Data for the task:
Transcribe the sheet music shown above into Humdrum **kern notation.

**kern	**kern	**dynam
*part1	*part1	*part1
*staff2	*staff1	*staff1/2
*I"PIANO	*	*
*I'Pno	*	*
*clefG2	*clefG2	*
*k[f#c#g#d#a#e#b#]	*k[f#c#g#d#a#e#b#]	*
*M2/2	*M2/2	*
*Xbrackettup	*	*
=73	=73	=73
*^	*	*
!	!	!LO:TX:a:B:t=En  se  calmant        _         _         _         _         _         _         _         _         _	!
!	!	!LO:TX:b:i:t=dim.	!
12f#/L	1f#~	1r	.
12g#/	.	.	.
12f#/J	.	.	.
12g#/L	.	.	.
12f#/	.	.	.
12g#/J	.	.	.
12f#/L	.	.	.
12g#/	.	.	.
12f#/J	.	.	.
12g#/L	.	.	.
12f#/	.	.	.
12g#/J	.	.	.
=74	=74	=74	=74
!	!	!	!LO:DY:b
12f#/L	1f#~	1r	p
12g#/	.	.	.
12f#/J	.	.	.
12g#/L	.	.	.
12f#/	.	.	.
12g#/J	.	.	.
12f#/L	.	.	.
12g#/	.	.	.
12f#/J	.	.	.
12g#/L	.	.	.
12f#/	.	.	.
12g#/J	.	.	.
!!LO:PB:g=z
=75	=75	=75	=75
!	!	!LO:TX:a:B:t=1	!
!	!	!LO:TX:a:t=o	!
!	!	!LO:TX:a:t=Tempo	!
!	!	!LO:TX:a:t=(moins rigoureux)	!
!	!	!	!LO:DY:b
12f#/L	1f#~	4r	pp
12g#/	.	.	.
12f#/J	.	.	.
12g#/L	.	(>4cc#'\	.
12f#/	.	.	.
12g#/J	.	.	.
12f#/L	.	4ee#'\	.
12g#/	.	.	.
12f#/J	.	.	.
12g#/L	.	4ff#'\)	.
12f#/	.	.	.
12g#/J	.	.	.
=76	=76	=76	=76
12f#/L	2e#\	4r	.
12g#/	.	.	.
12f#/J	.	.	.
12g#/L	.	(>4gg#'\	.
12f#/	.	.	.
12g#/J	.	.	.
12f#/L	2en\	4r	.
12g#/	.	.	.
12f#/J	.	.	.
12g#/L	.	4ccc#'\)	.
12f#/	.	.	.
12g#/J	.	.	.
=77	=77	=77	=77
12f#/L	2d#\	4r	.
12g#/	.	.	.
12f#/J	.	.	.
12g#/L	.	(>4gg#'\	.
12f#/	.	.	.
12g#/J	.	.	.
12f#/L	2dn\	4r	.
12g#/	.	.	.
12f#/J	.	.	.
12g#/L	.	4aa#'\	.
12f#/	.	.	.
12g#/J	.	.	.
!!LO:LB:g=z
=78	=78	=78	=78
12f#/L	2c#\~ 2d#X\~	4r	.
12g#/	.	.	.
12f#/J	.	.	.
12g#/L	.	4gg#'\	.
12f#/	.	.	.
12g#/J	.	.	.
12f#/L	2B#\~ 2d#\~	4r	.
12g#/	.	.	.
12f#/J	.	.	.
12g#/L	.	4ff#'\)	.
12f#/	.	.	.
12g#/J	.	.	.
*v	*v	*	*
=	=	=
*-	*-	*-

Directions for this task: Report how many lines of the records contain the string "kern", treating uppercase and lowercase as different. Give only the number.

Exercise answer: 2